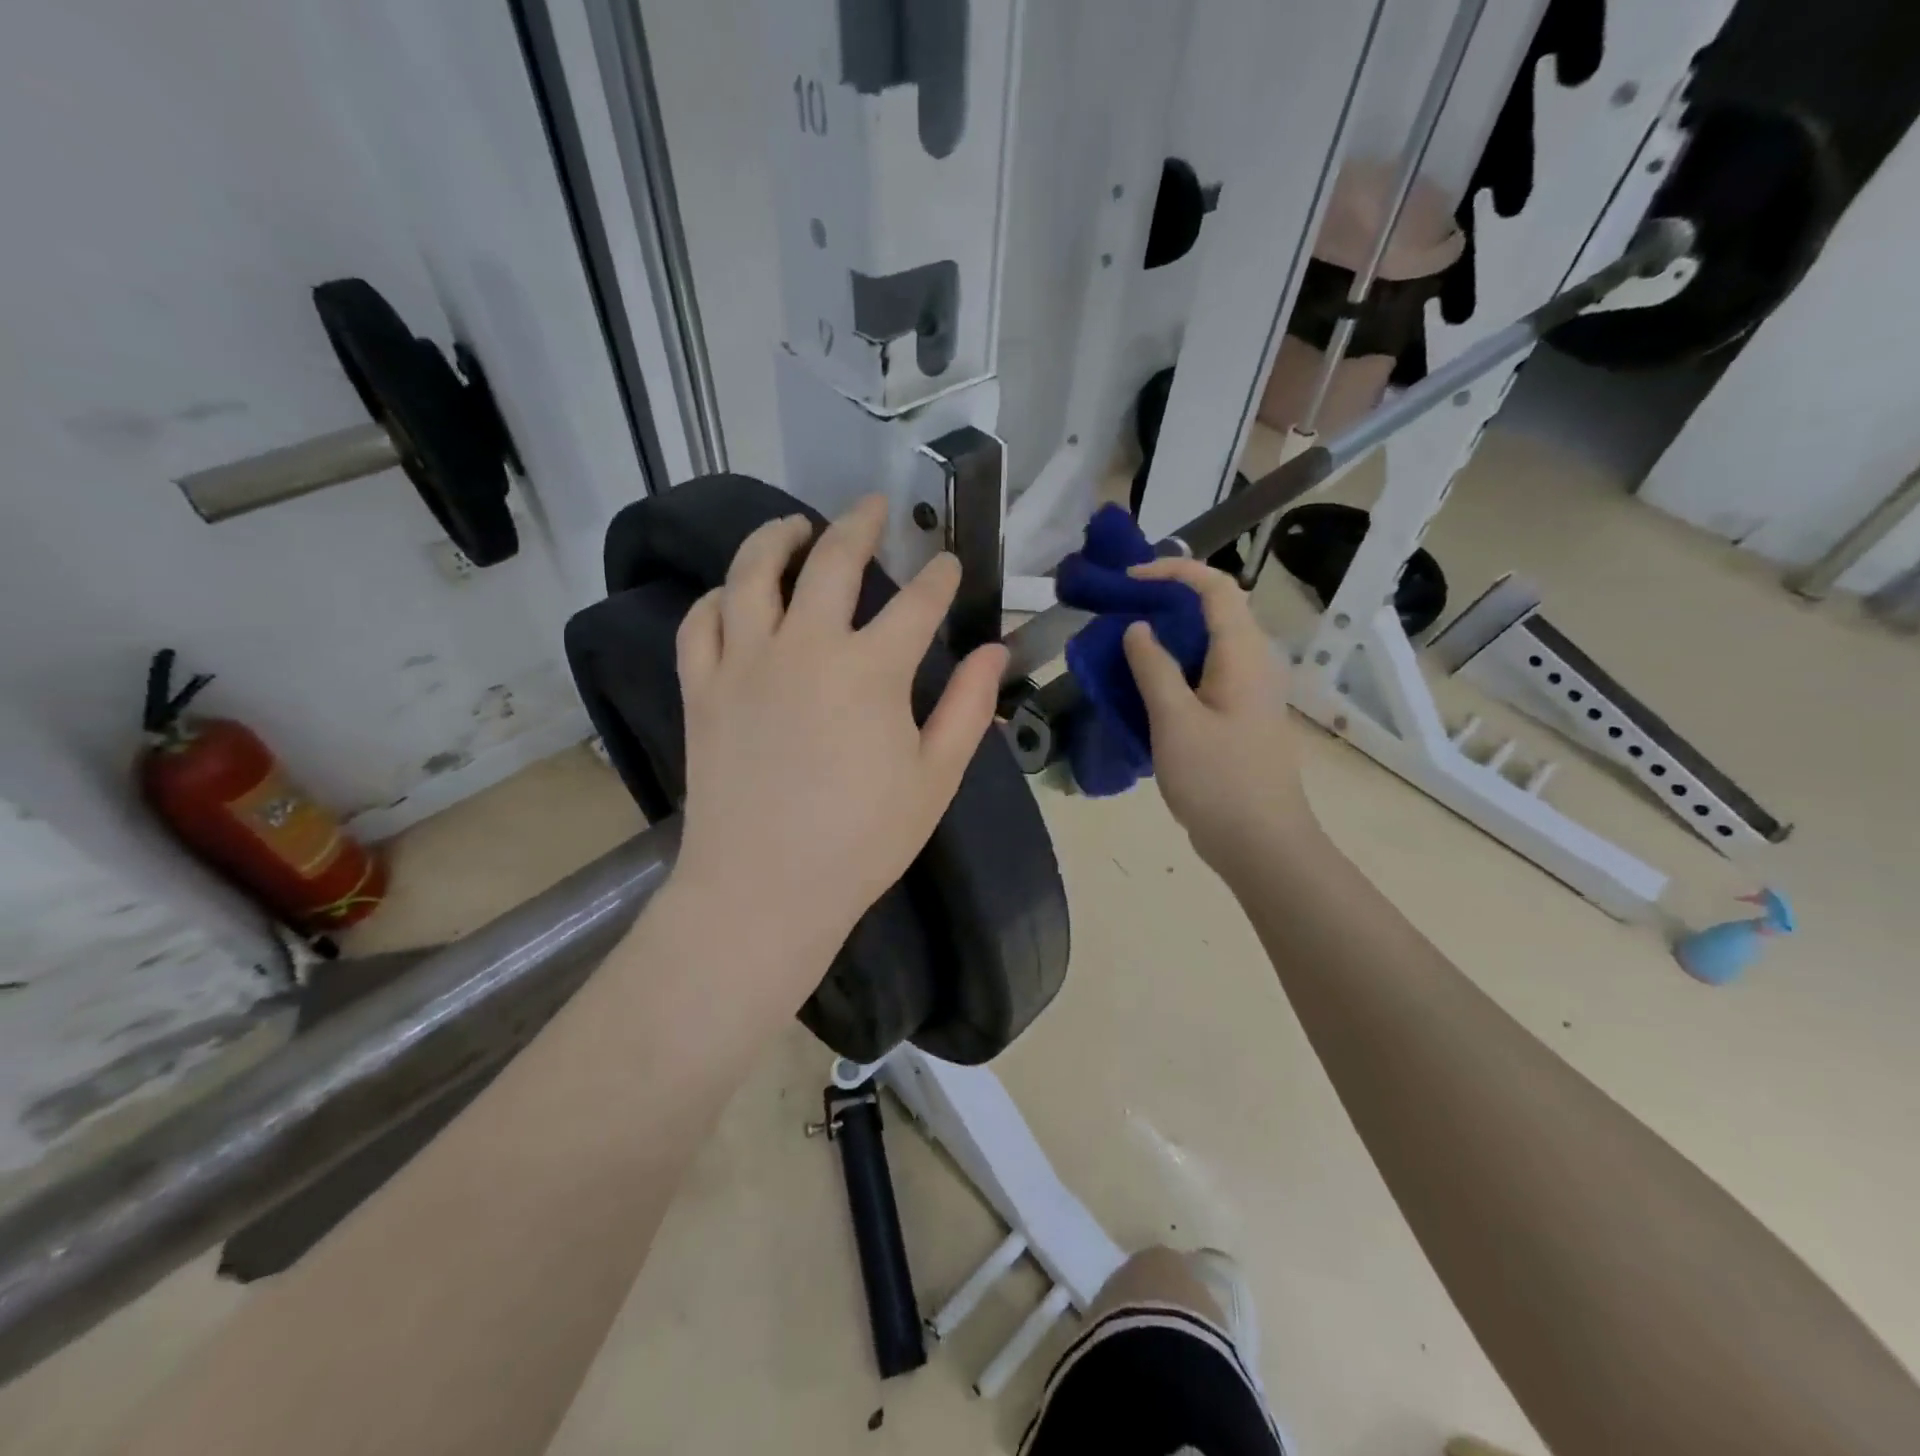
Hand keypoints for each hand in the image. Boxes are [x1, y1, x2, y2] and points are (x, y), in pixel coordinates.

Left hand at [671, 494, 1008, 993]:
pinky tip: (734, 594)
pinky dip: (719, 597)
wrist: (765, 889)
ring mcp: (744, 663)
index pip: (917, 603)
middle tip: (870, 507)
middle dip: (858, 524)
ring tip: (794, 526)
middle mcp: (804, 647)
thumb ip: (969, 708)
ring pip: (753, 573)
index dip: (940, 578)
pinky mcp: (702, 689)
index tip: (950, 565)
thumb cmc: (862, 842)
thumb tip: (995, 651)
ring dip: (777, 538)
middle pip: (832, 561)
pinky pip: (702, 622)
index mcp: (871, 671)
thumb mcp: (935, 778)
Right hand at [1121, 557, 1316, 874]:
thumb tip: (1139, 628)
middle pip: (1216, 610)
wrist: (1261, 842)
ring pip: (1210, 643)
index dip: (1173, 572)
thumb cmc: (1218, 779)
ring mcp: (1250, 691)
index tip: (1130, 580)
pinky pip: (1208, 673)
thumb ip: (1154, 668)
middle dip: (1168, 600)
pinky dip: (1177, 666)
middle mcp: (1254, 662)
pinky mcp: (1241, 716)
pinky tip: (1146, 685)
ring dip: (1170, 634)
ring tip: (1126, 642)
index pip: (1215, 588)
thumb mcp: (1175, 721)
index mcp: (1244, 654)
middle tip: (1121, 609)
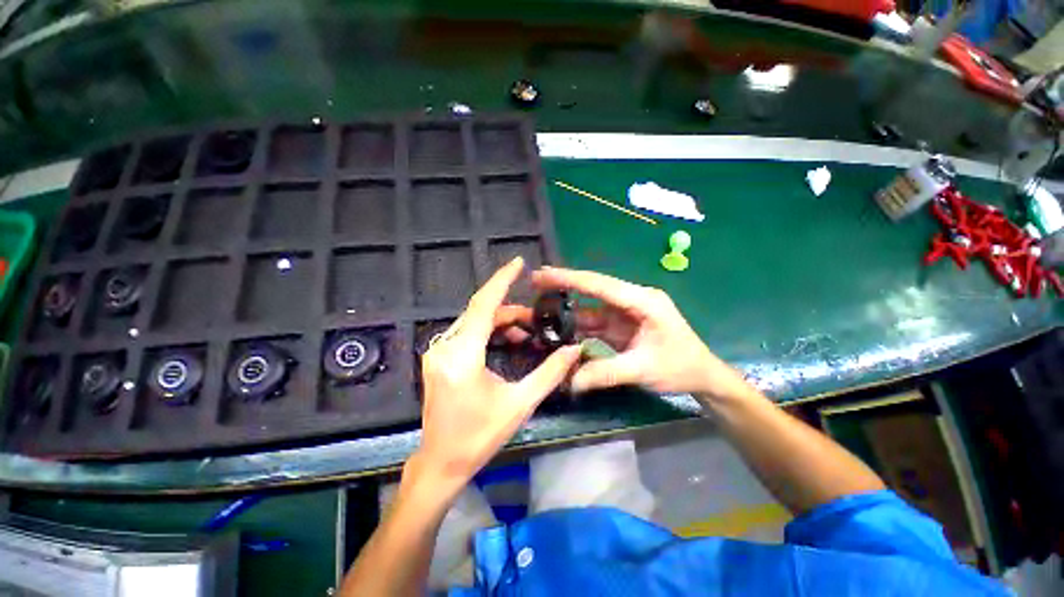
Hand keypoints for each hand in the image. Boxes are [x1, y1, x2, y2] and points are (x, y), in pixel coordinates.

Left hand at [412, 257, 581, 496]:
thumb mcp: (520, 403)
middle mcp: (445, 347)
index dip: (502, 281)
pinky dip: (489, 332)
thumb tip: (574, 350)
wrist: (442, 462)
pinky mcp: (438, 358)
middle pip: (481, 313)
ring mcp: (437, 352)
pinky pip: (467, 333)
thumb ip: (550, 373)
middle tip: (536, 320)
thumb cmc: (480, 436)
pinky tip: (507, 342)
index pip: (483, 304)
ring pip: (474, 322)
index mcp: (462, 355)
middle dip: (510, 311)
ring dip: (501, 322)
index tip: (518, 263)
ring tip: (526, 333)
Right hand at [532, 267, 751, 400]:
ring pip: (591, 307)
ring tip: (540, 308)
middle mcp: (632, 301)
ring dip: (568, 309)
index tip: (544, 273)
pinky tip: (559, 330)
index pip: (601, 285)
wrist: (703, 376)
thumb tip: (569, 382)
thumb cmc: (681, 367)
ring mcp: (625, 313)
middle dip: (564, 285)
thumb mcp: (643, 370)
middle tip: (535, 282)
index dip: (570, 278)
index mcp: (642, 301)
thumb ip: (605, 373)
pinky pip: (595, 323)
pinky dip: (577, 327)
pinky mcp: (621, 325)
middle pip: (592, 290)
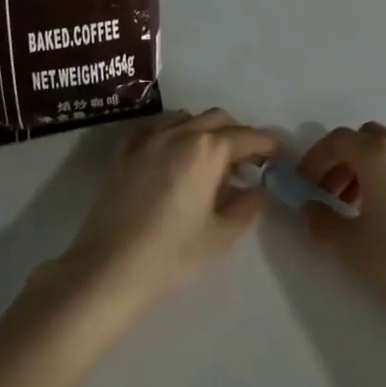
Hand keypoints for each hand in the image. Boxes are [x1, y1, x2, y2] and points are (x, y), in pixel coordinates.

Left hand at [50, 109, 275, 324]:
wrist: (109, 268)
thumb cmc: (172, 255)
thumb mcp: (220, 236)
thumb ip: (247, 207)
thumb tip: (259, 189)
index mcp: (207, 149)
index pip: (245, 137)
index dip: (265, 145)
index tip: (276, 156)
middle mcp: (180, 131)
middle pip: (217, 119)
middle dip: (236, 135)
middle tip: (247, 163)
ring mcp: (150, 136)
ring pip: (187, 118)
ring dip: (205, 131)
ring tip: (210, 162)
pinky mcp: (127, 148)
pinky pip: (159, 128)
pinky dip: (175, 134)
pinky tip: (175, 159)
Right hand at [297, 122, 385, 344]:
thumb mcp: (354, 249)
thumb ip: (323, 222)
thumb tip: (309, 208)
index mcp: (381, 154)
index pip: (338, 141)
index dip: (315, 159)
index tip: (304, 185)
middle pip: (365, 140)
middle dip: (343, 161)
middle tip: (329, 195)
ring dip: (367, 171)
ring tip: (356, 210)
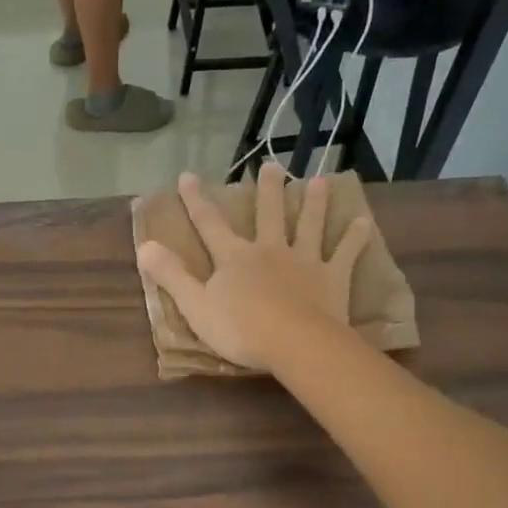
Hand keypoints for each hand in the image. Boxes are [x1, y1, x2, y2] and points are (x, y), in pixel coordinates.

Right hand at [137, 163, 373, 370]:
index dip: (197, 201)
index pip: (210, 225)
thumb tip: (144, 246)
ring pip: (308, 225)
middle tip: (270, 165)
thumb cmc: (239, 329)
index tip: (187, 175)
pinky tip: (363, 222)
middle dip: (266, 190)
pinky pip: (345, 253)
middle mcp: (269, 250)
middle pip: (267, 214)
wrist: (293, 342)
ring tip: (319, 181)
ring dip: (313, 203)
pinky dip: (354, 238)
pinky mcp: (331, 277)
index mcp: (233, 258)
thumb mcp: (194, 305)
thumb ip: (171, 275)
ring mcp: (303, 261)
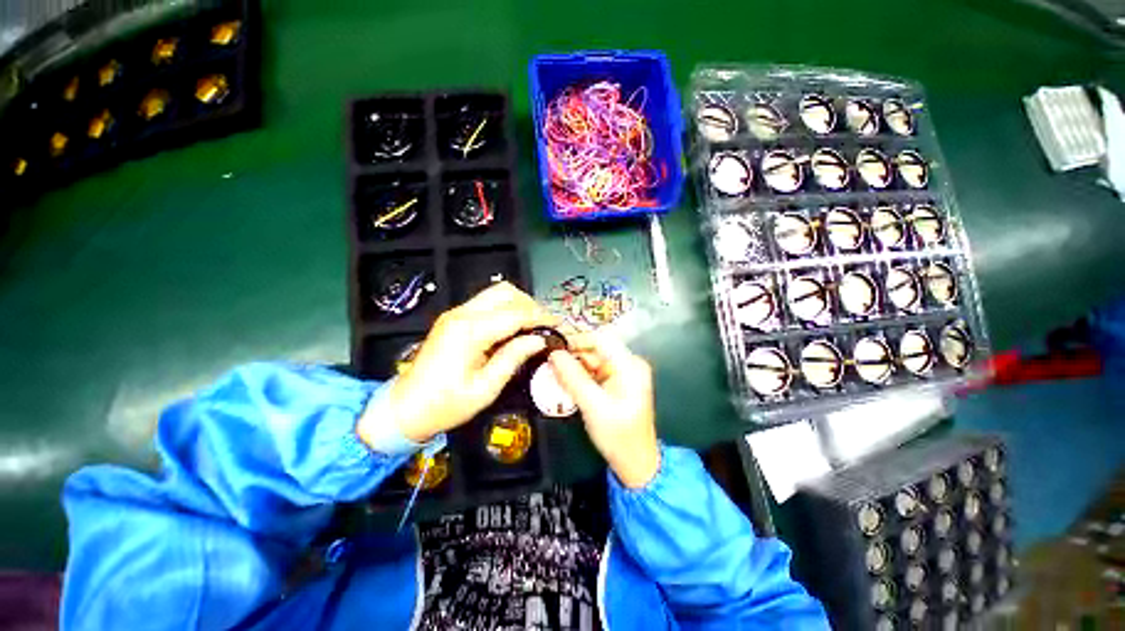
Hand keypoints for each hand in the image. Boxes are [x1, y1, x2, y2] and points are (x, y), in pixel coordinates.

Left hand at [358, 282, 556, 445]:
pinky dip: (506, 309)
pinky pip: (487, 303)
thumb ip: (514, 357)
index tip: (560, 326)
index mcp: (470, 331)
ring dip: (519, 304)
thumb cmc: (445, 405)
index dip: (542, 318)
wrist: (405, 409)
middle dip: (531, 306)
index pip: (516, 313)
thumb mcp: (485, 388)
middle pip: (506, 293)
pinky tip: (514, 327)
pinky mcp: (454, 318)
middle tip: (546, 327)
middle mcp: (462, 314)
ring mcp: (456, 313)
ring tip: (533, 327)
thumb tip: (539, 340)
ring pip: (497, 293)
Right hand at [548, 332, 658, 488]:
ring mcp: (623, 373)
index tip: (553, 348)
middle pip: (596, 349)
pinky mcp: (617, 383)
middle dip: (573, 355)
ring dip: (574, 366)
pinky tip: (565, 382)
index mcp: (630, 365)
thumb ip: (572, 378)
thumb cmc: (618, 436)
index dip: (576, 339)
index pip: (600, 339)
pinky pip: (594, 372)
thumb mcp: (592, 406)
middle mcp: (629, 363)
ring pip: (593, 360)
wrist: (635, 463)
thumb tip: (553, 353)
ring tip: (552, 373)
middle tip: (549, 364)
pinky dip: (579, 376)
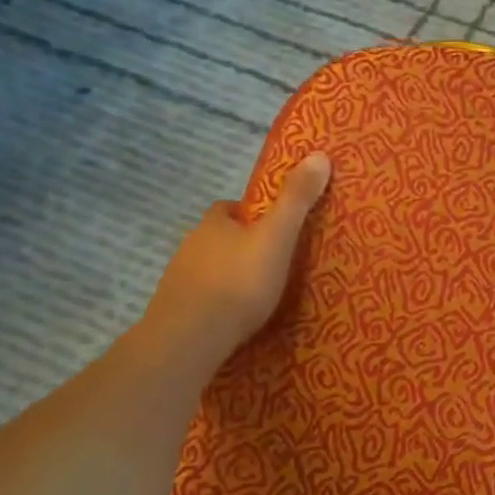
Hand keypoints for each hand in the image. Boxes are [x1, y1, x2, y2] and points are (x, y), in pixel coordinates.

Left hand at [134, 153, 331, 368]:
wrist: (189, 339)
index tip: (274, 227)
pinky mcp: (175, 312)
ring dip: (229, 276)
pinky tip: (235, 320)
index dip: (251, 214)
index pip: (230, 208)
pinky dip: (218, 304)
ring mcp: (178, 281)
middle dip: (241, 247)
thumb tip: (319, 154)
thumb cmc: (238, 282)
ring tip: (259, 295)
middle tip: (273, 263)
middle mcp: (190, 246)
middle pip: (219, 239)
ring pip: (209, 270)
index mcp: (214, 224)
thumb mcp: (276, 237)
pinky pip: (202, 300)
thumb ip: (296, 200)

#### Problem description
Restate all entries above exactly, but not the images.

#### Reply
Hand keypoints for each hand in the image. Boxes are [x1, y1, x2, y2] and points are (x, y), in pixel coordinates.

Left hand at [671, 494, 1008, 993]:
pinky tip: (734, 594)
pinky dip: (719, 597)
wrist: (765, 889)
ring mcp: (744, 663)
index pip: (917, 603)
middle tip: (870, 507)
middle dip: (858, 524)
ring tip: (794, 526)
middle mcp: (804, 647)
thumb ip: (969, 708)
ring pip: (753, 573)
index dip: (940, 578)
pinky mcp: (702, 689)
index tip: (950, 565)
thumb cmc: (862, 842)
thumb tip: (995, 651)
ring dip: (777, 538)
middle pip: (832, 561)
pinky pip: (702, 622)
index mcp: (871, 671)
thumb mcp: (935, 778)
Right hand at [1121, 557, 1316, 874]:
thumb tip: (1139, 628)
middle pip: (1216, 610)
wrist: (1261, 842)
ring pip: (1210, 643)
index dip: (1173, 572)
thumb cmc: (1218, 779)
ring mcp: (1250, 691)
index tip: (1130, 580)
pinky pip: (1208, 673)
thumb ip: (1154, 668)
middle dip: (1168, 600)
pinky dip: (1177, 666)
middle mcp: (1254, 662)
pinky mcp: (1241, 716)
pinky tip: (1146, 685)
ring dip: (1170, 634)
ring tip: (1126, 642)
index pip: (1215, 588)
thumb mcp: (1175, 721)
index mcp: (1244, 654)
middle tip: (1121, 609)
Hand keypoints for each hand in the image. Boxes are [x1, y1, x2, y2] and points are (x, y), in pixel coordinates.

Left hand at [412, 257, 581, 496]:
thumb mcp: (520, 403)
middle mcp: (445, 347)
index dip: (502, 281)
pinky dip: (489, 332)
thumb tip: (574, 350)
wrist: (442, 462)
pinky mcp: (438, 358)
middle pip: (481, 313)
ring mcp: (437, 352)
pinky pip: (467, 333)
thumb ip: (550, 373)
middle tip: (536, 320)
thumb cmc: (480, 436)
pinky tip: (507, 342)
index pip: (483, 304)
ring pip: (474, 322)
index mcp: (462, 355)
middle dip: (510, 311)
ring dip: (501, 322)
index tip: (518, 263)
ring tip: (526, 333)
Right hand at [532, 267, 751, 400]:
ring pip: (591, 307)
ring tip: (540, 308)
middle mcp: (632, 301)
ring dip: (568, 309)
index tip: (544, 273)
pinky tip: (559, 330)
index pip: (601, 285)
wrist: (703, 376)
thumb tip: (569, 382)
thumb cmc: (681, 367)
ring mcp: (625, 313)
middle dip: (564, 285)
thumb mcp: (643, 370)
middle tip: (535, 282)
index dip: (570, 278)
index mcp: (642, 301)
thumb ip: (605, 373)
pinky pip: (595, 323)
pinky dip: (577, 327)
pinky mcp: (621, 325)
middle pip: (592, 290)
Hand keypoints for each hand in the image. Boxes are [x1, y1, x2, y2] and points are (x, y), in pixel coordinates.

Left hand at [50, 109, 275, 324]:
wrist: (109, 268)
thumb cmc: (172, 255)
thumb mcp: (220, 236)
thumb ip: (247, 207)
thumb tip: (259, 189)
index mcp: (207, 149)
index pip: (245, 137)
index dip: (265, 145)
index tip: (276, 156)
middle mcp: (180, 131)
middle pip: (217, 119)
middle dip: (236, 135)
middle tip: (247, 163)
ring mcp: (150, 136)
ring pip: (187, 118)
ring dip: (205, 131)
ring tip: (210, 162)
pinky mcp: (127, 148)
pinky pip: (159, 128)
pinky dip: (175, 134)
pinky tip: (175, 159)
Right hand at [297, 122, 385, 344]:
thumb mcp: (354, 249)
thumb ip: (323, 222)
thumb tip: (309, 208)
index mcp: (381, 154)
index pip: (338, 141)
index dip: (315, 159)
index tip: (304, 185)
middle pip: (365, 140)
middle dip: (343, 161)
middle tip: (329, 195)
ring dip: (367, 171)
ring tip: (356, 210)
Hand keypoints for each hand in the image. Boxes are [x1, y1, x2, y2] and points are (x, y), in pixel coordinates.

Right hand at [137, 163, 373, 370]:
index dip: (197, 201)
index pip: (210, 225)
thumb tip: (144, 246)
ring pip: (308, 225)
middle tip: (270, 165)
thumb cmc: (239, 329)
index tip: (187, 175)
pinky tip: (363, 222)
middle dip: (266, 190)
pinky pip: (345, 253)
middle mcp: (269, 250)
middle pip: (267, 214)
wrist: (293, 342)
ring tip: (319, 181)
ring dip: (313, 203)
pinky dip: (354, 238)
pinky mcp: (331, 277)
index mcp: (233, 258)
thumb mcp: (194, 305)
thumb ip: (171, 275)
ring mcp: (303, 261)
Hand keypoints for each hand in the image. Boxes are [x1, y1, x2, y2] and points are (x, y), in pixel coordinates.

Left hand at [358, 282, 556, 445]:
pinky dip: (506, 309)
pinky pip: (487, 303)
thumb ip: (514, 357)
index tip: (560, 326)
index mcp: (470, 331)
ring dip: (519, 304)
thumb cmc: (445, 405)
index dip: (542, 318)
wrist: (405, 409)
middle dip: (531, 306)
index pip: (516, 313)
thumb mcp: (485, 388)
middle pip: (506, 293)
pinky tip: (514, 327)
pinky mcp: (454, 318)
middle tip: (546, 327)
middle mcp: (462, 314)
ring mcp: (456, 313)
ring tip: (533, 327)
thumb tip: (539, 340)
ring pip: (497, 293)
Right hand at [548, 332, 658, 488]:
ring mcp: (623, 373)
index tip: (553, 348)
middle pip: (596, 349)
pinky mcp: (617, 383)
middle dip: (573, 355)
ring dip: (574, 366)
pinky tip: (565, 382)
index mcp: (630, 365)
thumb ip: (572, 378)
thumb cmc: (618, 436)
index dip: (576, 339)
index pip: (600, 339)
pinky pip: (594, 372)
thumb mcp: (592, 406)
middle mcp: (629, 363)
ring pip: (593, 360)
wrist: (635, 463)
thumb tip: (553, 353)
ring tip: (552, 373)
middle tip: (549, 364)
pinky dip: (579, 376)
Hand keypoints for each hand in the image. Boxes are [x1, y1, x2, y2] and points are (x, y), in pixel coordinates.

Left hand at [134, 153, 331, 368]:
wrist: (189, 339)
index tip: (274, 227)
pinky mcp: (175, 312)
ring dip: (229, 276)
pinky tip: (235, 320)
index dip: (251, 214)
index pip: (230, 208)
pinky dip: (218, 304)
ring mcp: (178, 281)
middle dip: (241, 247)
thumb tip: (319, 154)
thumb cmc: (238, 282)
ring tip: (259, 295)
middle tip: (273, 263)
middle mcp: (190, 246)
middle pip: (219, 239)
ring pip: (209, 270)
index mcp: (214, 224)
thumb mcp: (276, 237)
pinky pip: (202, 300)
thumb ip: (296, 200)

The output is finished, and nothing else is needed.